Chroniques

par laurent bergnach

Arsilda, regina di Ponto | Arsilde, reine du Pont
dramma per musica d’Antonio Vivaldi

Théâtre de Caen
- 15 juin 2017
Václav Luks joue Arsilda (1716), opéra de jeunesse d'Antonio Vivaldi
© petra hajska

Après s’être fait connaître comme instrumentiste d’exception – celebre virtuoso di violino –, Antonio Vivaldi (1678-1741) va régner sur Venise en créateur d’opéras. Entre Orlando finto pazzo (1714) et Rosmira fedele (1738) [lire notre critique du CD et notre chronique du 23 mars 2003], plus d’une vingtaine d’ouvrages y verront le jour – au Teatro Sant’Angelo de préférence… puisque le Prete rosso en est l’impresario. C’est là qu’est créé Arsilda, regina di Ponto RV 700, le 27 octobre 1716. En partie remanié face à la censure, le livret est signé, « le rouge au front », par Benedetto Domenico Lalli, aventurier napolitain conduit à une reconversion poétique auprès de musiciens d’importance (Albinoni, Caldara, Gasparini, etc.). En ce qui le concerne, le compositeur d’Ottone in villa (1713) [lire notre chronique du 8 février 2004] doit vite asseoir sa réputation et ne néglige pas la qualité de son ouvrage, comme le rappelle Frédéric Delaméa dans la notice du seul enregistrement disponible à ce jour :

« Fastueusement orchestrée, mêlant brillants airs solistes et vastes sections chorales, combinant exigence dramatique et expression virtuose, défendant la place fondamentale de l’orchestre dans la peinture de climats et d’affeticontrastés, Arsildas’affirmait comme une œuvre théâtrale majeure, exprimant les préoccupations novatrices de Vivaldi » [lire notre critique du CD]. C’est effectivement un chef-d’œuvre que nous découvrons aujourd’hui, mis en scène par David Radok pour le Slovenské národné divadlo (Théâtre national Slovaque, Bratislava).

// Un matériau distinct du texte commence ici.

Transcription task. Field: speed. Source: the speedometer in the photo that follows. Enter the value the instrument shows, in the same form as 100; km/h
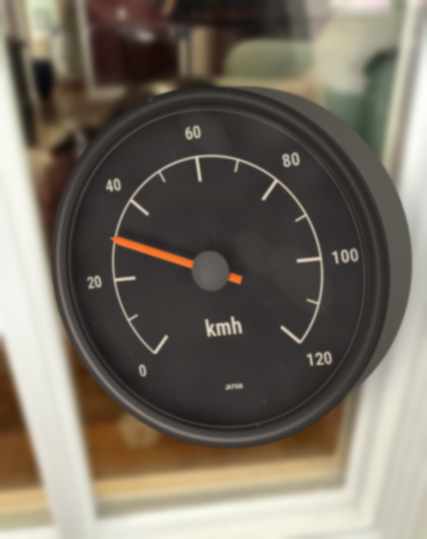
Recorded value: 30; km/h
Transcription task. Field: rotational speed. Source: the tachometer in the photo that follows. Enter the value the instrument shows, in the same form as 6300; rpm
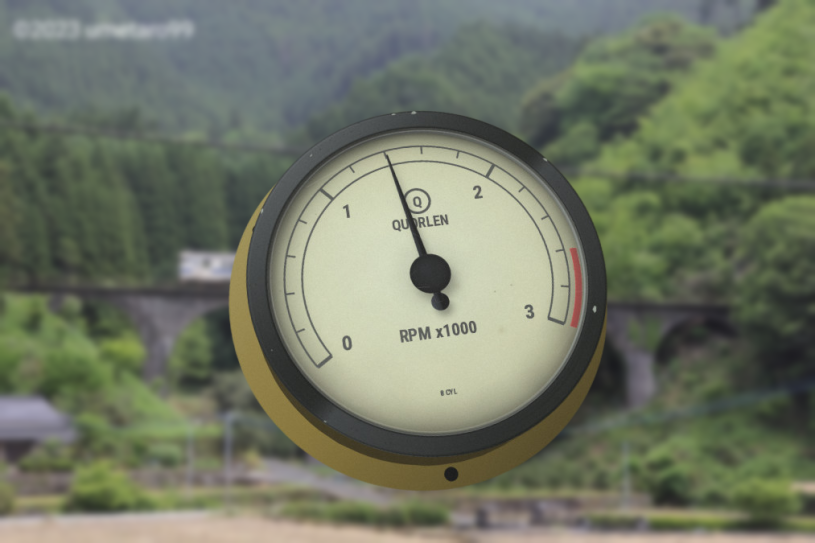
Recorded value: 1400; rpm
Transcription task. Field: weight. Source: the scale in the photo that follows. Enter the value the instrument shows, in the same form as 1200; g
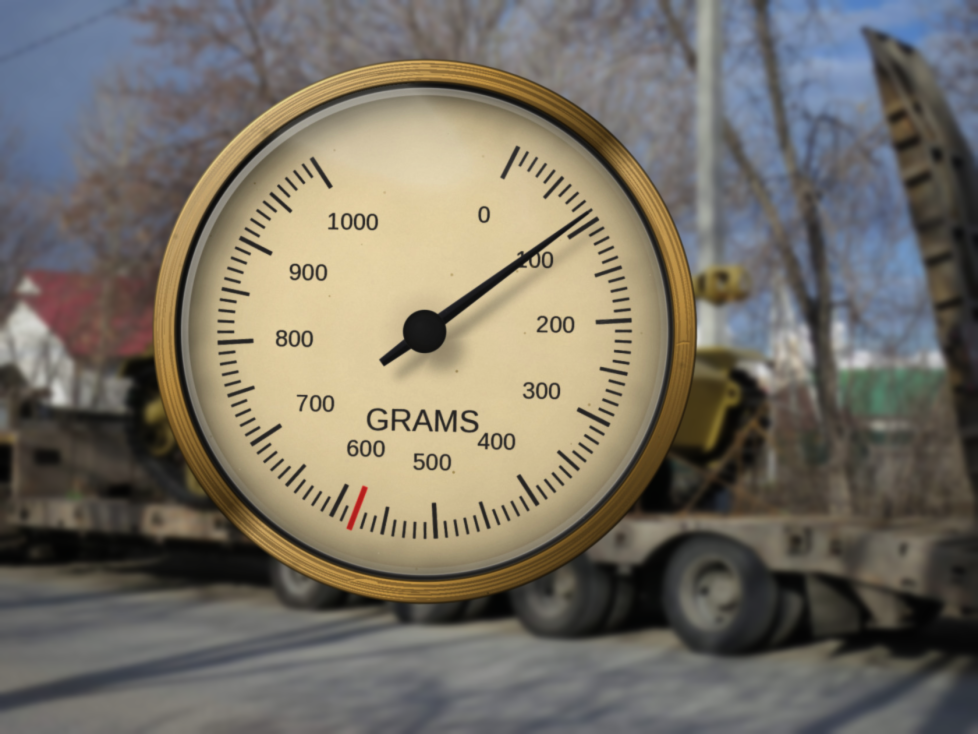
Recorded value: 90; g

Dans une salle grise percée de trois portes et de nombreux volets ouvrant vers des extérieurs changeants (ciel et terre peints par l’artiste Ivan Theimer), les personnages souffrent durablement, amour et manipulation ayant entamé leur confiance dans autrui. D’abord débarrassés d’une gestuelle baroque liée à la sphère publique, les chanteurs quittent ensuite perruques et défroques pâles (bleu et beige, notamment) pour des vêtements actuels, à l’acte ultime. Ce lent glissement dit l’éternité des sentiments humains, qu’accompagnent six danseurs talentueux, mais moins intéressants que le suspens sentimental (Lukáš Homola, Markéta Jandová, Anna Kukuczková, Tereza Lenerová-Hradilková, Daniel Raček, Jana Vrána).

Fictionnellement et vocalement, Lucile Richardot (Lisea) vole la vedette au rôle-titre d’Olivia Vermeulen. Si le mezzo de la seconde s’avère bien mené, il est inégal. En revanche, le contralto séduit par son timbre androgyne, des graves profonds et bien projetés, cette expressivité s’accompagnant d’une grande intelligence du texte. Côté dames, citons encore Helena Hozová (Nivandro), et surtout Lenka Máčiková (Mirinda), au soprano léger, souple et juvénile, sans mièvrerie aucune [lire notre critique du DVD Dove è amore è gelosia].

Contreténor aux vocalises virtuoses, Kangmin Justin Kim (Barzane) plait aussi par son onctuosité corsée [lire notre chronique du 21 janvier 2017]. Fernando Guimarães (Tamese) est un ténor aux grands atouts, familier des XVIIe et XVIIIe siècles : outre une saine stabilité, il possède l’art de la nuance et des attaques en douceur [lire nos chroniques des 25 janvier et 26 juin 2015, ainsi que du 5 octobre 2016]. Sonore et impacté, le baryton-basse Lisandro Abadie (Cisardo) se montre aussi fort agile. Enfin, félicitons un Collegium Vocale 1704 entre force et tendresse.

Pilier du renouveau baroque en République Tchèque [lire notre chronique du 26 août 2009], Václav Luks conduit Collegium 1704. Il a tissé son propre canevas musical à partir des différentes versions disponibles d’Arsilda. Sensible au désenchantement palpable qui nimbe l’ouvrage, il explique : « quand l’un des héros chante qu’il retourne à son premier amour, on pense qu’il va se réjouir… mais c’est un lamento ! Et cette déception traverse tout l’opéra ». La reprise finale de Fra cierche tenebre (Acte II, Scène 8) va dans ce sens, après qu’eut résonné un constat mélancolique : « mensonge et vérité ont la même couleur ». Passé le ballet d’Ouverture enjoué mais digne, le chef gagne en relief et brio, faisant honneur à la remarquable inventivité du jeune Vivaldi.